This past week and weekend I had to help out with a project that I used to lead two years ago. Since I handed it over there has been several changes to the project. The project saw quite a few test leads come and go, several project managers changed hands and project changed directions several times.
This product is part of our legacy system and a project that I loved working on. Right now due to lot of compliance changes its mandatory that they hit the release date. There is no wiggle room. They asked me if I could help and I did sure why not.
They assigned a couple of change requests to me and sent me the documents I would need to successfully test these changes. I came in thinking its going to be easy peasy. Guess I was wrong.
The product was the same. Yes it is like riding a bike. As soon as I logged into the application everything came back to me. The caveat though was that the processes for the project had changed. From being a successfully self run motor vehicle it had become a car that needed pushing all the time. I am not going to get into the details of the actual work.

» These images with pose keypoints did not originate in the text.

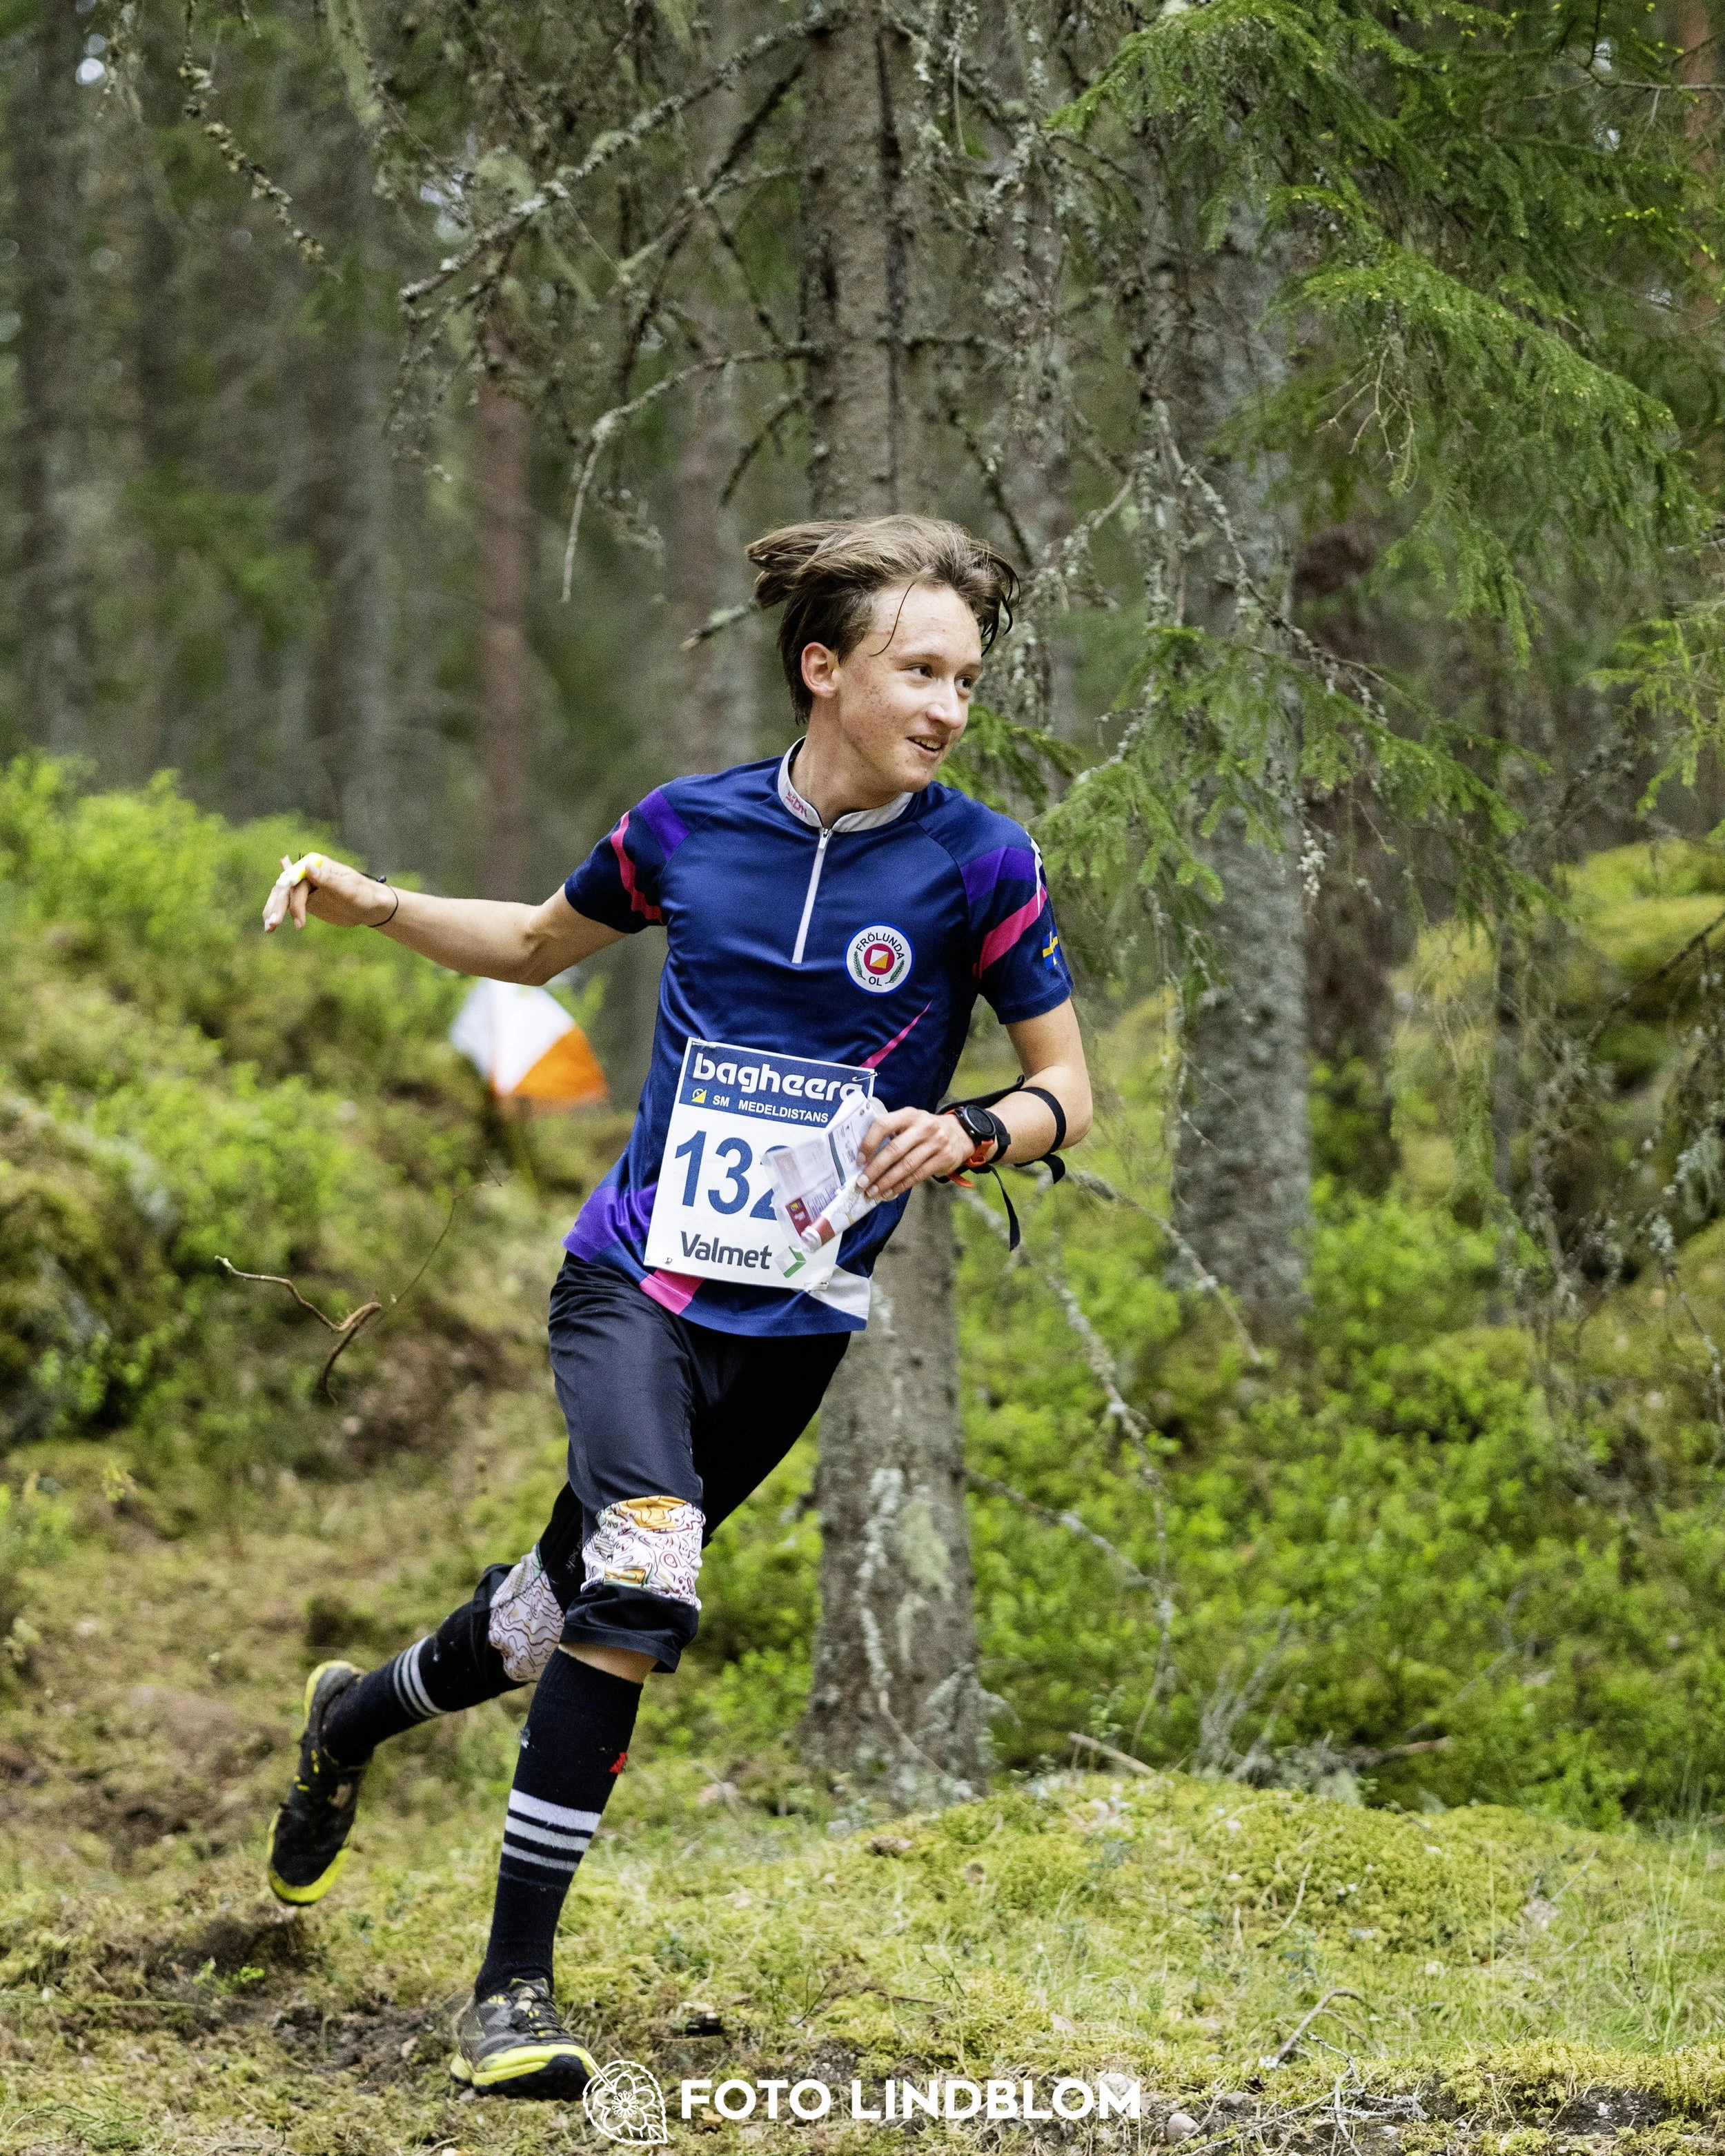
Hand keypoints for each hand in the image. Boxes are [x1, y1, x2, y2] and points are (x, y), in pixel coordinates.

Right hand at [262, 852, 394, 933]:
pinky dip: (279, 915)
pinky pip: (288, 906)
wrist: (371, 907)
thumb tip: (306, 866)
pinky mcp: (306, 901)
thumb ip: (327, 879)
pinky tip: (270, 925)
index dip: (288, 893)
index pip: (296, 878)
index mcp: (316, 865)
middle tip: (273, 924)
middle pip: (285, 888)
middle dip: (277, 906)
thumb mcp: (348, 888)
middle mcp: (307, 874)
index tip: (287, 910)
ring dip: (274, 911)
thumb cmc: (364, 894)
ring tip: (269, 929)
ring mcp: (305, 888)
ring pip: (283, 897)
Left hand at [857, 1107, 974, 1200]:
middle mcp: (923, 1127)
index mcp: (909, 1115)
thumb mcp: (910, 1122)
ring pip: (906, 1166)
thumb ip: (891, 1132)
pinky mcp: (944, 1158)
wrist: (960, 1133)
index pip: (883, 1125)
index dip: (869, 1143)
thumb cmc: (925, 1130)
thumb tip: (864, 1158)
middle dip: (875, 1169)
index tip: (859, 1160)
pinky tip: (890, 1193)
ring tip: (873, 1192)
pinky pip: (918, 1176)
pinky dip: (901, 1186)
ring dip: (887, 1182)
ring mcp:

This is a mini vent of things I learned from testing this product:
- When working under pressure (especially when the focus is to hit the date) no matter what we want to think chances of making mistakes are higher. No one can be blamed. There is less time go review your own work irrespective of your role. Requirements may be missed, code changes often impact areas that developers didn’t get time to review, testing scenarios are missed and chances are these mistakes wont be caught till it goes to the customer. No one wants to do these on purpose but circumstances force these situations. No these are not excuses I am making, I am talking about human beings who have to work overtime, spend weekend and weeknights to get things done.
- How do handle this?
- Teams need to take a break, so occasionally even if we are behind, ask the team to take some time to do other stuff. Yes we are loosing time but when people come back from the break they will be better charged.
- Patience is an asset. Everyone is busy and being patient and polite will take you a long way.
- Get someone outside of the team to help with testing. Support line, product managers, project managers, etc
- Someone who can help without ramp up time.
- They will be able to look at it with a new set of eyes and help with finding issues and ask questions that others might overlook.
- Split the product into feature areas and get all or few testers to test one area fully one at a time. Wait for one a complete round of testing in that one area, log all issues and then fix them at the same time so a second round of testing can be done to wrap it up.
- This will help gather all issues within a few hours.
- Also coders can fix all issues at the same time instead of touching the code at various times.
- Scope, date and quality – three pieces of the release equation. Product can only have any two at a time. So if the date is fixed and more issues are found, then either the date has to be moved or scope has to be reduced (cannot fix all found issues). So really product team has to decide which one item will provide the wiggle room for the product. Can we move the date? Can the product release with known issues?
- Whole team fails if the product does not release or releases with poor quality no matter who else within the team were on schedule or completed their tasks on time. Project failure equals to team failure.
Easy to talk about all this now that the work is wrapping up well and kudos to everyone on this project for having done everything they can or could. True test of team work comes when there is a crisis.